NASA to set final STS-120 launch date
CAPE CANAVERAL, Fla., Oct. 15 (UPI) -- A final decision is expected this week regarding the launch date for space shuttle Discovery's next mission to the International Space Station.
National Aeronautics and Space Administration managers are to meet Tuesday at the Kennedy Space Center in Florida to conduct a final readiness review for the upcoming flight. The STS-120 mission is targeted for launch Oct. 23.
Shuttle program mangers met for two days last week and among topics discussed were the reinforced carbon-carbon coating on panels positioned at the leading edge of Discovery's wing. There have been indications the edges of a couple of panels have lost small amounts of their upper-level coating.
NASA's Engineering and Safety Center has recommended replacing three of Discovery's 44 panels -- a move that would require postponing the launch. Critics of that decision, however, note the shuttle has flown at least twice with the panels in the current condition, and with no indications of degradation.
A final decision on that matter and a firm launch date are expected to be determined during Tuesday's meeting.
Schizophrenics gain by practice, not meds
MANHASSET, N.Y., Oct. 15 (UPI) -- A U.S. study suggested cognitive gains in schizophrenic patients treated with newer antipsychotic medications are due to practice effects, not the drugs.
Second-generation antipsychotic medicines were designed to improve the speed, clarity, and rationality of thought among people with schizophrenia and other psychotic illnesses.
But psychiatric researchers at the Zucker Hillside Hospital and the Feinstein Institute for Medical Research studied the cognitive performance of 104 people newly diagnosed with schizophrenia who were taking second-generation medicines.
The medical scientists tracked those patients and 84 healthy, age-matched controls on 18 measures of thinking by asking them to take a series of cognitive tests three times during a four-month period. At the end of that time, the researchers found both the patients and the healthy controls showed the same cognitive gains.
The study’s lead author, Terry Goldberg, said: "It is a sobering finding (since) the field has just accepted that these medicines enhance cognition. But it may be that (patients are just) getting better at doing the same test over time.
"If it's just a practice effect, it is a big problem," he added.
The study appears in the Archives of General Psychiatry.

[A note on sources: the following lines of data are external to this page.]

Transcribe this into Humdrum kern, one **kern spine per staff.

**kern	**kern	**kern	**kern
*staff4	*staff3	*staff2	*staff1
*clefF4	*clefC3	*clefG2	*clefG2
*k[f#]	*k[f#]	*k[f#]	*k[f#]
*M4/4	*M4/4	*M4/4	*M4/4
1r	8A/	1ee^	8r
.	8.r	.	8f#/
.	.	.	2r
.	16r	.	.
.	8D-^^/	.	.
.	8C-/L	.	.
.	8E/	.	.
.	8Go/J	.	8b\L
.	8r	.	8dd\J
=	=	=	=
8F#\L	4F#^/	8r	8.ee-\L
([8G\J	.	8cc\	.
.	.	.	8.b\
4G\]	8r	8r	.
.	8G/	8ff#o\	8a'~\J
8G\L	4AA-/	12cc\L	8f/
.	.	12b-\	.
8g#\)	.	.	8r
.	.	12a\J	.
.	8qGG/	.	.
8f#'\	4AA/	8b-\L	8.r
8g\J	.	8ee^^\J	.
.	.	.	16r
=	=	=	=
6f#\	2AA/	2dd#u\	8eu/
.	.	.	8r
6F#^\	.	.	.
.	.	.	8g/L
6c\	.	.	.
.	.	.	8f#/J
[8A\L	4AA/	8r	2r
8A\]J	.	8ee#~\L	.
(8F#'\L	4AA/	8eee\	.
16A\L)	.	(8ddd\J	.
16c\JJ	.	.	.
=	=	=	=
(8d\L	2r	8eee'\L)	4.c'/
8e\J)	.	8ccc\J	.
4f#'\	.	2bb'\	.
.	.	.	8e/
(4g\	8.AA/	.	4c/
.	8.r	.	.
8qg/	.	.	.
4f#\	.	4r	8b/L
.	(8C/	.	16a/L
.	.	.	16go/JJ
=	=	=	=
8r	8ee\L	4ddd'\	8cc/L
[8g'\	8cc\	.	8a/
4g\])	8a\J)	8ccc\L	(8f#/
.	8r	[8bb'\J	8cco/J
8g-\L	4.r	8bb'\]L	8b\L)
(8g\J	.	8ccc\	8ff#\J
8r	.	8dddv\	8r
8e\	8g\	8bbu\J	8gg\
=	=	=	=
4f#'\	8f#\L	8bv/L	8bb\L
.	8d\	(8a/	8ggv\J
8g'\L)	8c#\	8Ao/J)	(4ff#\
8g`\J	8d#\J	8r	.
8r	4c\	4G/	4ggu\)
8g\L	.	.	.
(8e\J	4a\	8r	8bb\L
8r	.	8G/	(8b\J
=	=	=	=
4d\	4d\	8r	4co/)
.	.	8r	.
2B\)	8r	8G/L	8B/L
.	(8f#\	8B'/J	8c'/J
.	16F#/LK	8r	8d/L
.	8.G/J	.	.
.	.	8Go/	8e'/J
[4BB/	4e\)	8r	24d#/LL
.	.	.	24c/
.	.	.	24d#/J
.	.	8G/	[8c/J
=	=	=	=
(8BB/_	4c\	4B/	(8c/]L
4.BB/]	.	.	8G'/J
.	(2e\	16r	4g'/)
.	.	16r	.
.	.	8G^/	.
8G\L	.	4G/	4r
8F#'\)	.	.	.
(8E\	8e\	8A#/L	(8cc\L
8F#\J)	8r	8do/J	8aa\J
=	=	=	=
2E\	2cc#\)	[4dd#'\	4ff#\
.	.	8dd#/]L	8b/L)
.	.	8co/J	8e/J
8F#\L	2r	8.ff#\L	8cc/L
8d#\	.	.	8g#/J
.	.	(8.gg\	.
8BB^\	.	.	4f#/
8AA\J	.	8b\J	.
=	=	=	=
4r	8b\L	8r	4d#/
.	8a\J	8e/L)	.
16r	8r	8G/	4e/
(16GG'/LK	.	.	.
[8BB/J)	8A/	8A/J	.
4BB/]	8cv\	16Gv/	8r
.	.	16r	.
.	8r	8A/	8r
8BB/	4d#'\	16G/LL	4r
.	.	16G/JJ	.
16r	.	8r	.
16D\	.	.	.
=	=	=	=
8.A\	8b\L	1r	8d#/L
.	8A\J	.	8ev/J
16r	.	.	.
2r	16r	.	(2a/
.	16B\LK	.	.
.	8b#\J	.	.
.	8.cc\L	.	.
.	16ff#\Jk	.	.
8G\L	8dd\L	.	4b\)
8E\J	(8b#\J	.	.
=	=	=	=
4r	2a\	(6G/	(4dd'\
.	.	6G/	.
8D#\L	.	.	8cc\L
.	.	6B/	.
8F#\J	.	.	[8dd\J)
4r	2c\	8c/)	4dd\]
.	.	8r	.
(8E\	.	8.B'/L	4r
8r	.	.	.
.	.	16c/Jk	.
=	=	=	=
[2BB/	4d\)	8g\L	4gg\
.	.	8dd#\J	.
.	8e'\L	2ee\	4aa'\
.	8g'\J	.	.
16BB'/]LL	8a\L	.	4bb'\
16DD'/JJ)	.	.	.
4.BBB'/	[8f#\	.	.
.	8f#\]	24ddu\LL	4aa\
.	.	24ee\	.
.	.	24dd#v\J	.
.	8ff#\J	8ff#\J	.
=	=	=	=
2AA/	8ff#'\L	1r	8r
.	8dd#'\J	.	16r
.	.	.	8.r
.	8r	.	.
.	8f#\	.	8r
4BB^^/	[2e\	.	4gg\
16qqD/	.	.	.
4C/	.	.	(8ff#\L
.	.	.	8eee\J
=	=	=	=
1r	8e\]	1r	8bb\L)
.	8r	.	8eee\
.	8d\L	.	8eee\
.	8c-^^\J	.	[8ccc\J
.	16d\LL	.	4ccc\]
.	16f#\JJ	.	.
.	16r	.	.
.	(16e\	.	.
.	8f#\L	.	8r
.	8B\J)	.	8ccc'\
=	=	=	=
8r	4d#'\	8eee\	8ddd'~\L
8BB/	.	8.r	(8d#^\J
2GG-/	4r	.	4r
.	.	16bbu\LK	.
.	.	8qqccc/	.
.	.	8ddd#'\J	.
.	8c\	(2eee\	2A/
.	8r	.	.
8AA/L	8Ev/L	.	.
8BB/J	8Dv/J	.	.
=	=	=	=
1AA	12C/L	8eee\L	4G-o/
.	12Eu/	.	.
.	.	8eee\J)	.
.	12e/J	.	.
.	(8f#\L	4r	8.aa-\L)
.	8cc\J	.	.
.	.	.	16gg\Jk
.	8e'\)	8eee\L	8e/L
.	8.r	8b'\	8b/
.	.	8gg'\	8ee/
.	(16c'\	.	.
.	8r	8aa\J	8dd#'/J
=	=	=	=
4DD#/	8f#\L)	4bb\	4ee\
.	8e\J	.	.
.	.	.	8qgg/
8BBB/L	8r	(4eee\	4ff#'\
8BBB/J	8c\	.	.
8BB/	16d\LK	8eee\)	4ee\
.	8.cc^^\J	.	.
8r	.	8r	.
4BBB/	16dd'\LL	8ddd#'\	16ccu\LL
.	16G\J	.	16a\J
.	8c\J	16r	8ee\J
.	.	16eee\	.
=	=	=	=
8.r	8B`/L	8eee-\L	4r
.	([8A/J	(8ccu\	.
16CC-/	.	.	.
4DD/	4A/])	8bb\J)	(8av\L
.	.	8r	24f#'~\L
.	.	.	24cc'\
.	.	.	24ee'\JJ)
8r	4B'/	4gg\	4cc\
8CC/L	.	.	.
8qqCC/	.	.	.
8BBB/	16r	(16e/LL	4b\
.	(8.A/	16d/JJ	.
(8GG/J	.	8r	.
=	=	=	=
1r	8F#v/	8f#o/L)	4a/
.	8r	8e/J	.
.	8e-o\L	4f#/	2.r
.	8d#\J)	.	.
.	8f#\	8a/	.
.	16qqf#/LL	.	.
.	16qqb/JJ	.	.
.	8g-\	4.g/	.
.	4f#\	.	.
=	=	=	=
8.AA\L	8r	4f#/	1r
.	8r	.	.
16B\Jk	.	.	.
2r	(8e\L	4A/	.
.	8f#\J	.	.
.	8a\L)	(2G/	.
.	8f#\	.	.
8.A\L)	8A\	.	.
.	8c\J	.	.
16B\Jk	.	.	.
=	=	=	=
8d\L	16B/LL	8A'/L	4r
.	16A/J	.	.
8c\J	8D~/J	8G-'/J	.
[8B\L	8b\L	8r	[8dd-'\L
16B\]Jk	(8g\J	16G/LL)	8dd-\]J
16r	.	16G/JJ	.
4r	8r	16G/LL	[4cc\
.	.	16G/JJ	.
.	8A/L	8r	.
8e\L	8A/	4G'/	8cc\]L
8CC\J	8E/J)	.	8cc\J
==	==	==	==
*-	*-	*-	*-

Study: 'Electromagnetic wormhole' possible
ROCHESTER, N.Y., Oct. 15 (UPI) -- U.S.-led physicists have shown the same mathematics that can create an "invisibility cloak" can also be used to generate an "electromagnetic wormhole."
University of Rochester Professor Allan Greenleaf and colleagues used a variation of their findings on cloaking to suggest the possibility of building a sort of invisible tunnel between two points in space.
"Imagine wrapping Harry Potter's invisibility cloak around a tube," said Greenleaf. "If the material is designed according to our specifications, you could pass an object into one end, watch it disappear as it traveled the length of the tunnel and then see it reappear out the other end."
Current technology can create objects invisible only to microwave radiation but the mathematical theory allows for the wormhole effect for electromagnetic waves of all frequencies.
The research by Greenleaf and Professors Matti Lassas of Helsinki University, Yaroslav Kurylev of University College London; and Gunther Uhlmann of the University of Washington appears in the journal Physical Review Letters.
Animal food allergens are 'unmasked'
LONDON, Oct. 15 (UPI) -- British and Viennese scientists have found the relatedness of an animal food protein to a human protein determines whether it can cause an allergy.
In theory, all proteins have the potential to become allergens. But scientists from Britain's Institute of Food Research and the Medical University of Vienna found the ability of animal food proteins to act as allergens depends on their evolutionary distance from a human equivalent.
"This explains why people who are allergic to cow's milk can often tolerate mare's milk but not goat's milk", said Clare Mills of the Institute of Food Research. "Proteins in horse milk are up to 66 percent identical to human milk proteins, while known allergens from cows and goats are all less than 53 percent identical to corresponding human proteins.
"Overall we found that only an animal food protein that is less than 54 percent identical to a human equivalent could become allergenic".
The study is to be published Tuesday in the online issue of the Journal of Allergy and Clinical Immunology.